Data under study:
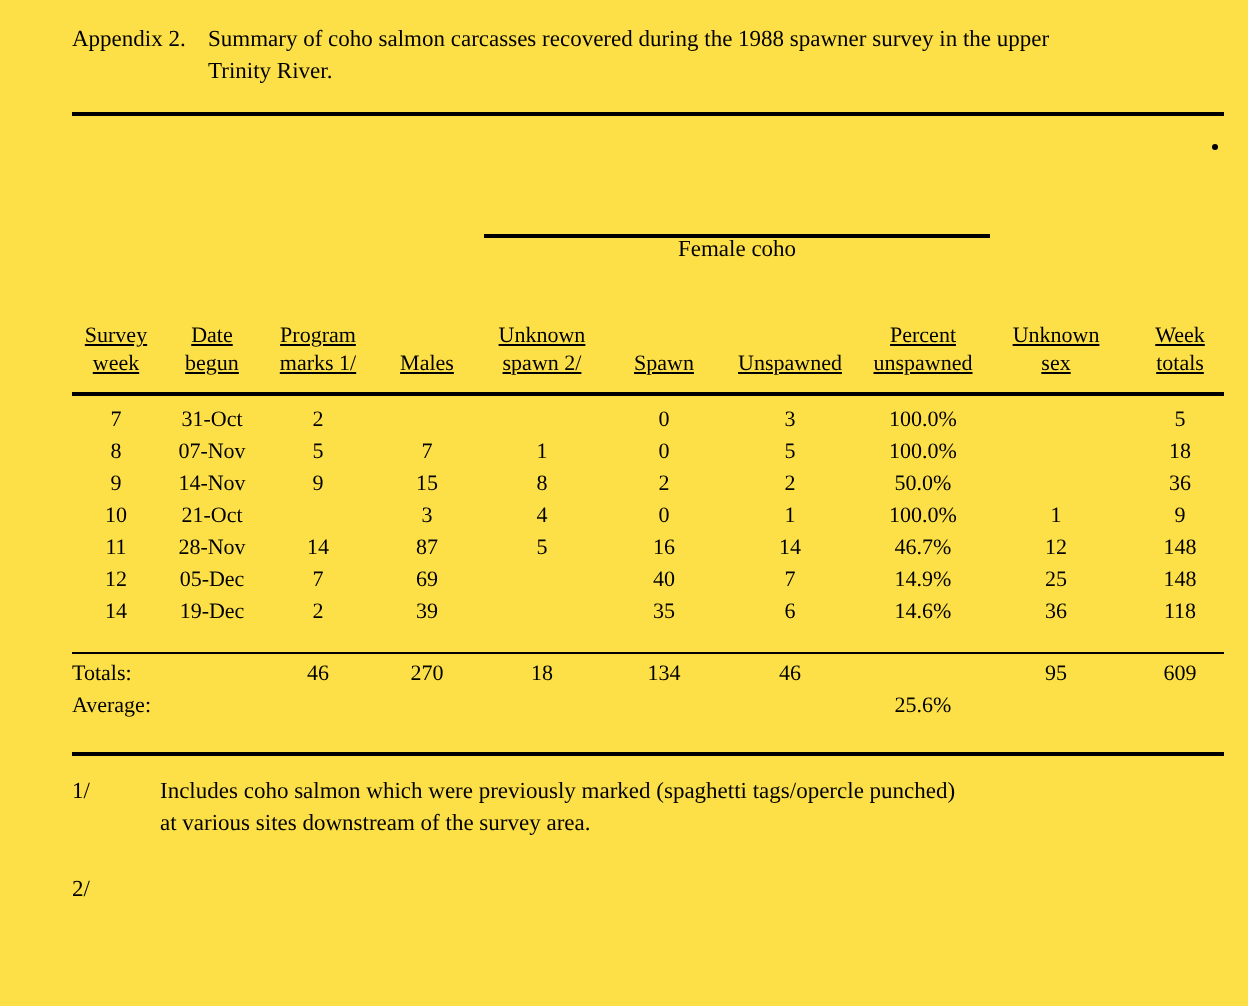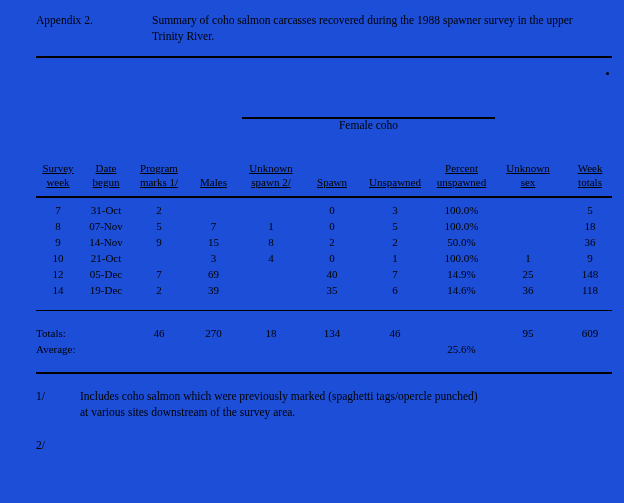"Appendix 2." .page { background: #1d4ed8 -> #fde047 }
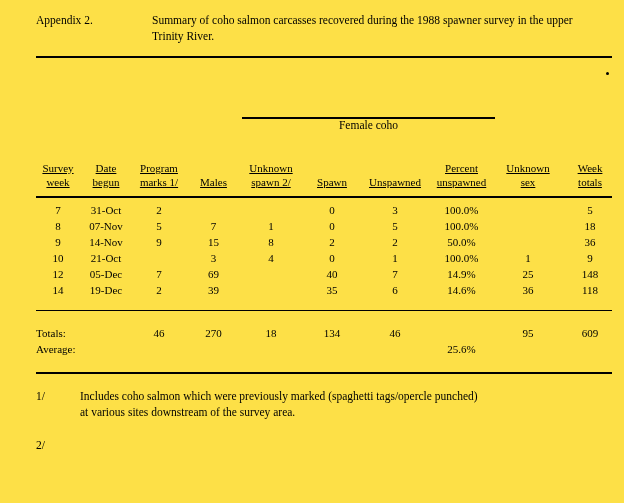"Summary of coho salmon carcasses" .title-text { margin-left: 48px -> none }
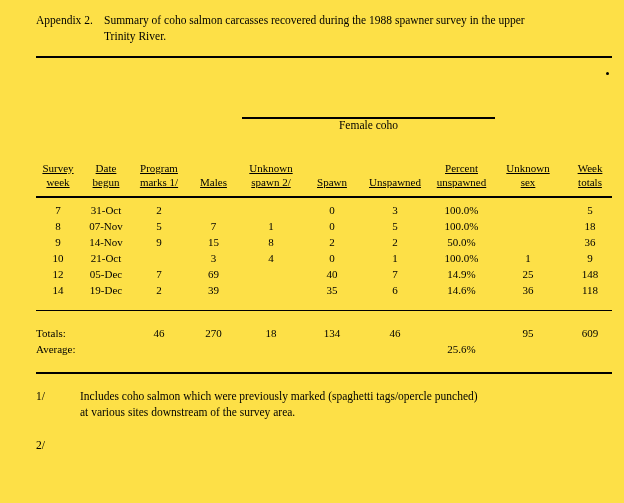"11" tr { html: none -> <tr> <td>11</td> <td>28-Nov</td> <td>14</td> <td>87</td> <td>5</td> <td>16</td> <td>14</td> <td>46.7%</td> <td>12</td> <td>148</td> </tr> }
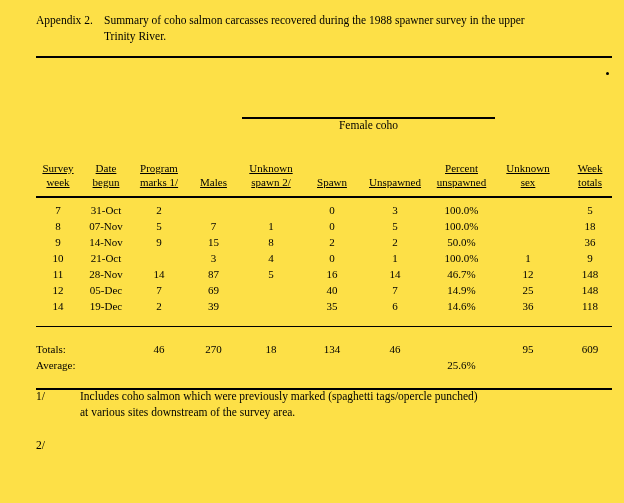"Totals:" .totals-row td { padding-top: 14px -> 2px }
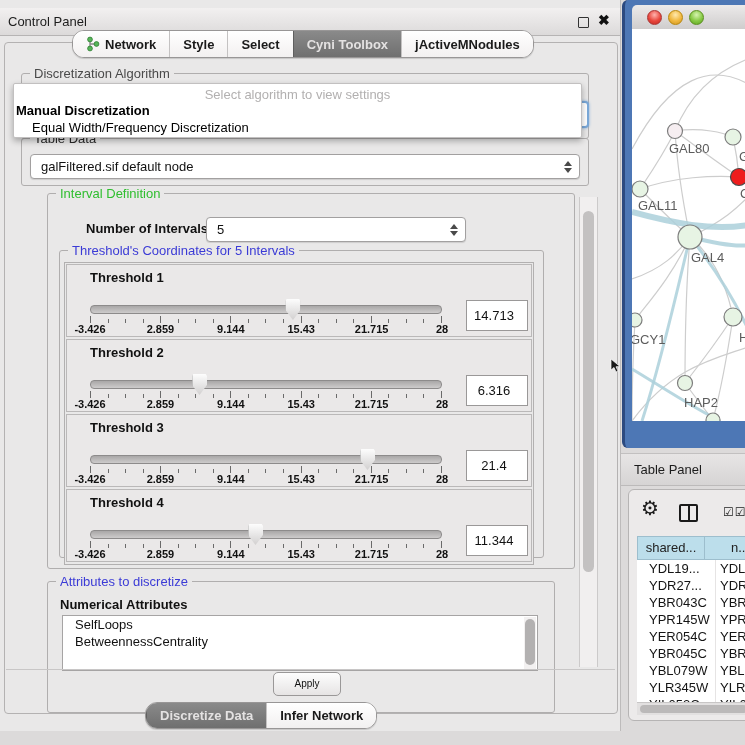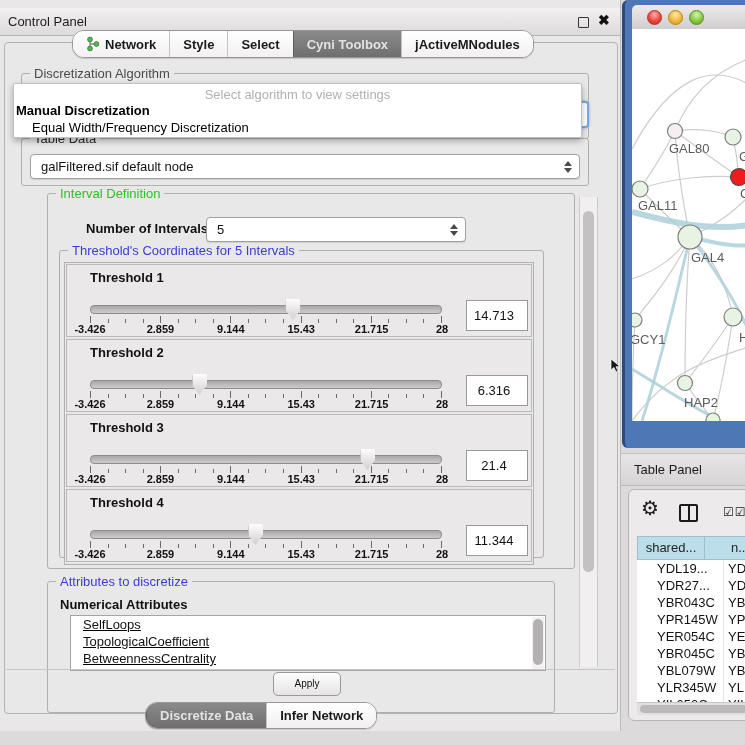"YDL19..." .tc1 { padding-left: 20px -> 12px }
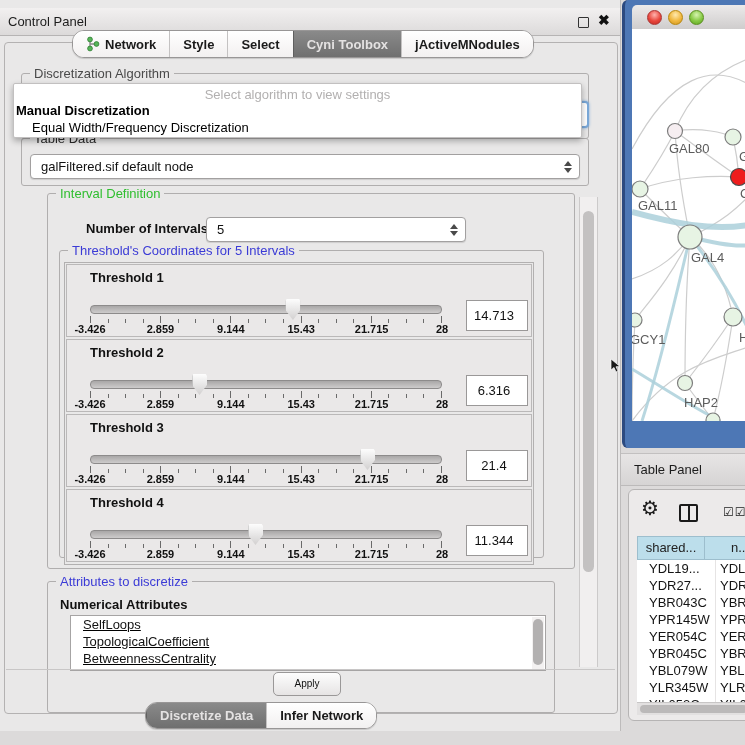"SelfLoops" div { left: 65px -> 57px; text-decoration: underline -> none }
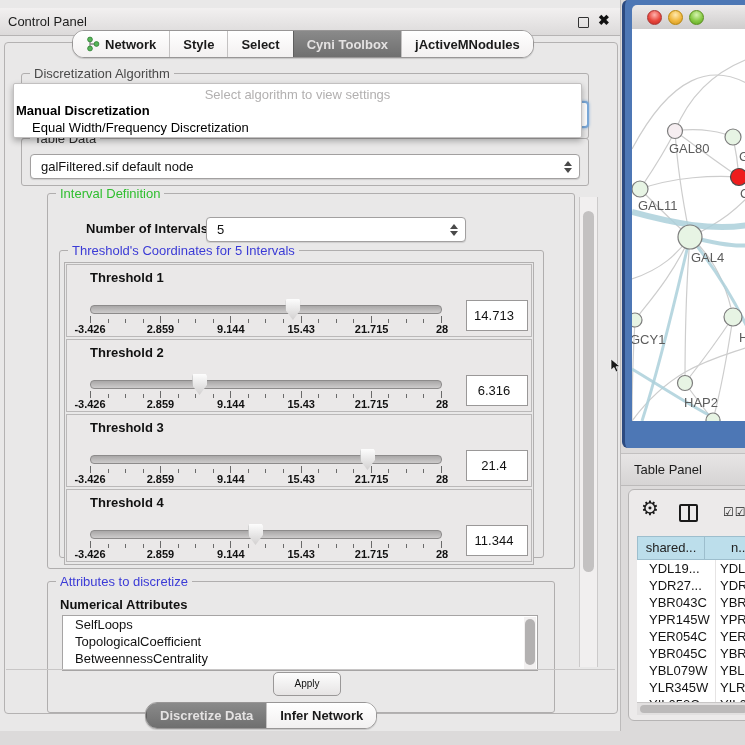"TopologicalCoefficient" div.attr-item { html: <div>TopologicalCoefficient</div> -> none }
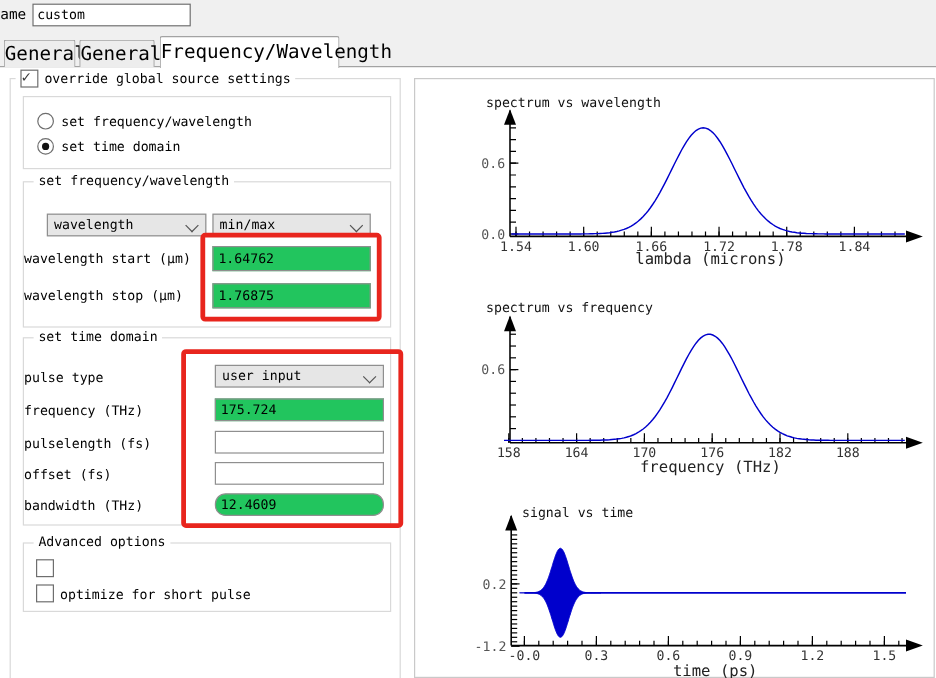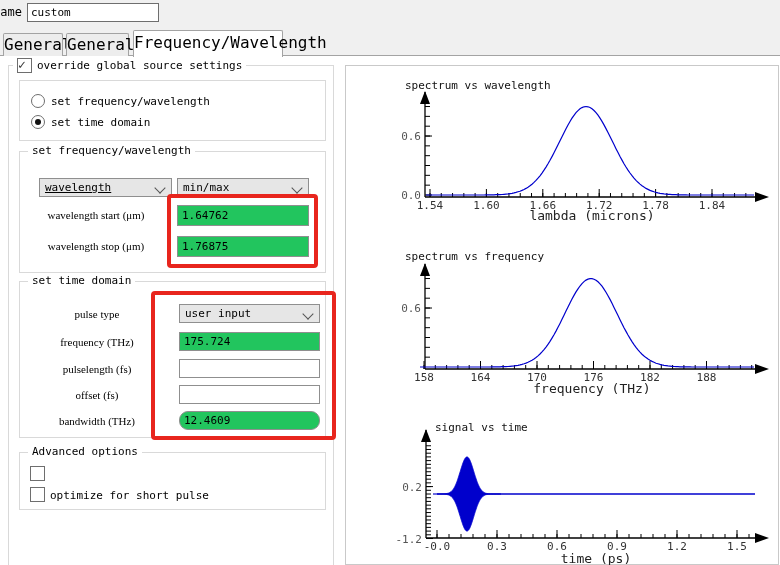"wavelength" div.dd { text-decoration: underline -> none }
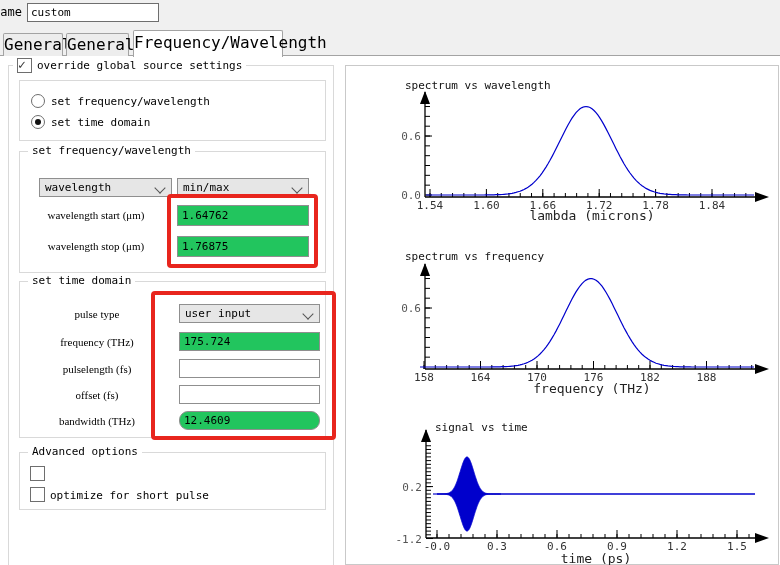"wavelength start (μm)" .rlbl { font-family: Liberation Serif, serif -> none; text-align: center -> left }
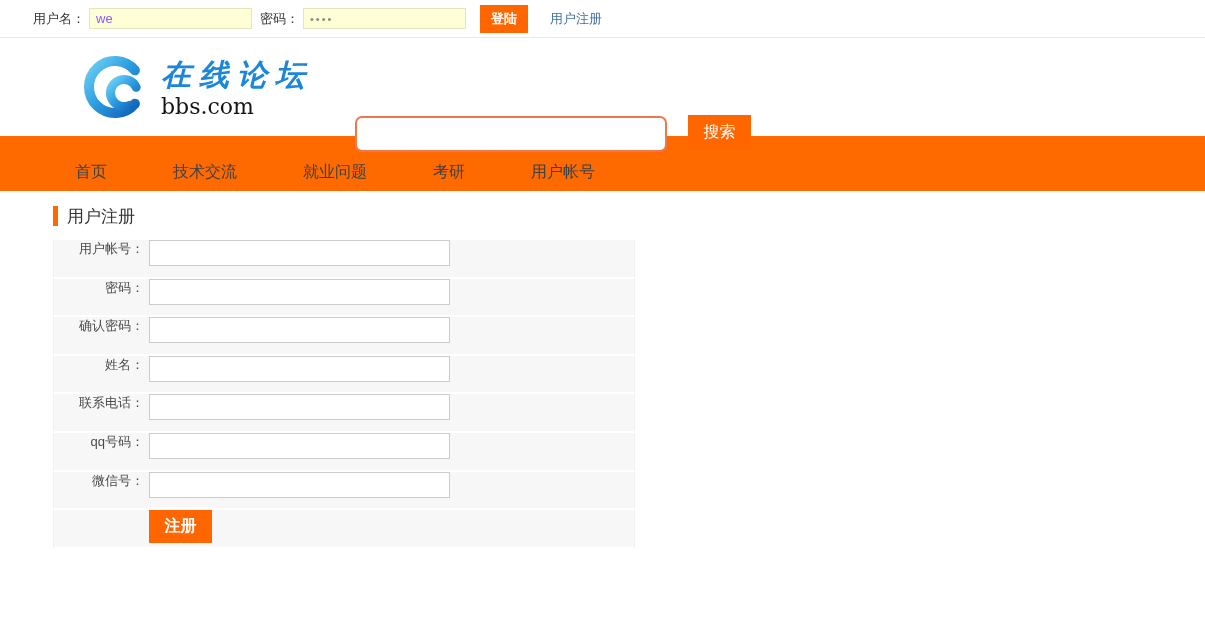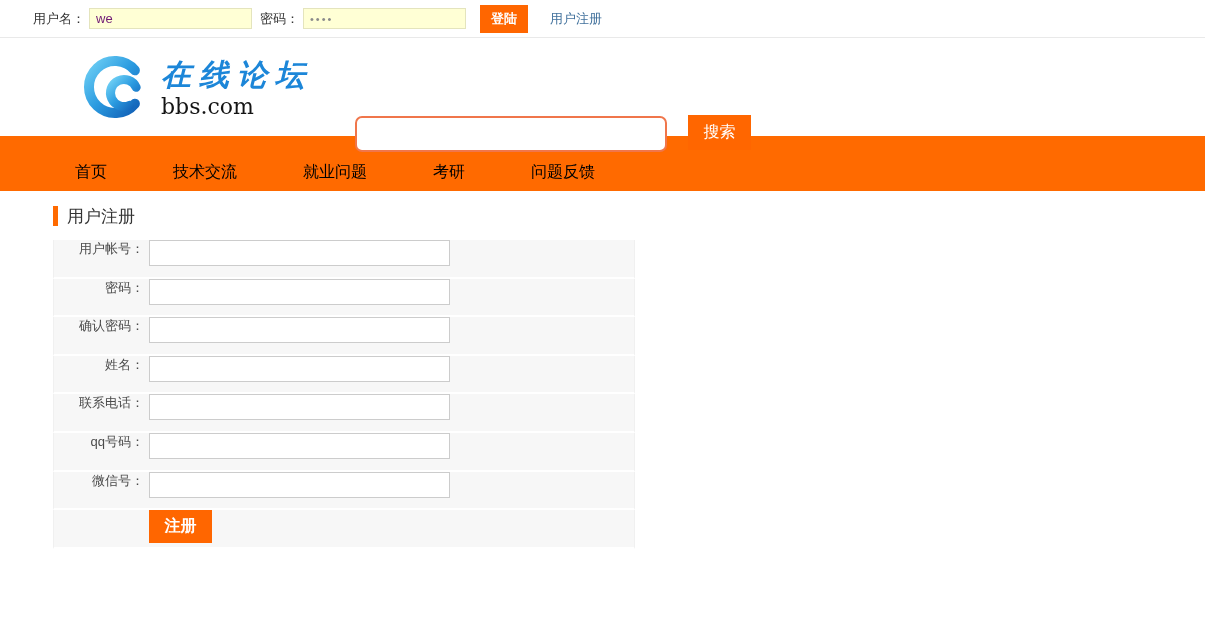"we" .topbar-input { color: #701a75 -> #8b5cf6 }
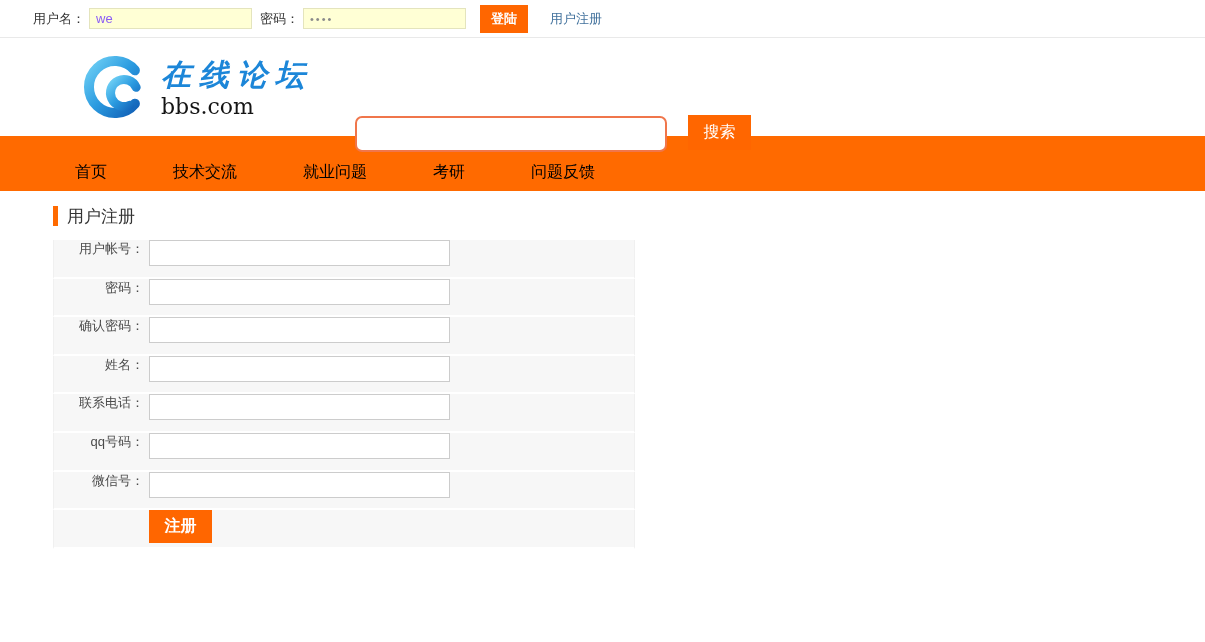"首页" .nav-item { color: #000000 -> #404040 }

What you should do: No pictures belong in the answer; copy all other parts of the listing exactly.

Answer area:
"Appendix 2." .page { background: #1d4ed8 -> #fde047 }
"Summary of coho salmon carcasses" .title-text { margin-left: 48px -> none }
"11" tr { html: none -> <tr> <td>11</td> <td>28-Nov</td> <td>14</td> <td>87</td> <td>5</td> <td>16</td> <td>14</td> <td>46.7%</td> <td>12</td> <td>148</td> </tr> }
"Totals:" .totals-row td { padding-top: 14px -> 2px }
"YDL19..." .tc1 { padding-left: 20px -> 12px }
"SelfLoops" div { left: 65px -> 57px; text-decoration: underline -> none }
"TopologicalCoefficient" div.attr-item { html: <div>TopologicalCoefficient</div> -> none }
"wavelength" div.dd { text-decoration: underline -> none }
"wavelength start (μm)" .rlbl { font-family: Liberation Serif, serif -> none; text-align: center -> left }
"we" .topbar-input { color: #701a75 -> #8b5cf6 }
"首页" .nav-item { color: #000000 -> #404040 }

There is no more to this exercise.